A simple yet highly sensitive and selective aptasensor architecture for rapid and portable miRNA detection

Abstract

Electrochemical aptasensors are a versatile tool for detecting miRNA biomarkers associated with several diseases. However, most aptasensors require complex surface and probe modifications to achieve sufficiently high sensitivity and selectivity. Here, we introduce a simple yet ultrasensitive electrochemical aptasensor architecture for the rapid and portable detection of miRNA over a broad linear range of 109 orders of magnitude in concentration with a low limit of detection of 0.28 aM. We demonstrate sensing of miR-124 as a representative biomarker in light of its association with retinal diseases and in particular age-related macular degeneration. Unlike most of the existing miRNA biosensors, we use a short capture probe and establish a dual passivation and equilibration strategy of the biosensor surface before target miRNA sensing.
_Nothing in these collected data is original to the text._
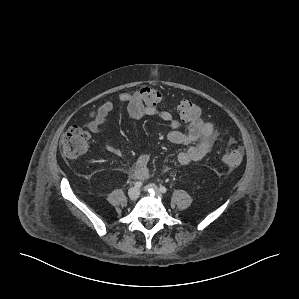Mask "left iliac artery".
<instances>
[{
    "label": "left iliac artery",
    "mask_w": 299,
    "mask_h": 299,
    "mask_svg": "<svg viewBox=\"0 0 299 299\" xmlns=\"http://www.w3.org/2000/svg\"><path fill=\"white\" fill-rule=\"evenodd\" d=\"M159 190H160L162 193H166V192H167V189H166V187H164V186H160Z\"/></svg>",
    "instance_id": "left-iliac-artery-1"
}]
</instances>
This approach results in high sensitivity, selectivity, and reproducibility, minimizing cross-sensitivity to other miRNAs such as miR-155, miR-182, miR-183 and a scrambled miRNA sequence. The analytical utility of our aptasensor architecture is validated in mouse serum indicating immediate potential for clinical applications such as macular degeneration screening. Overall, these insights on the engineering of reproducible and stable electrochemical surfaces for miRNA detection provide directions for the design of a family of small footprint miRNA sensing devices.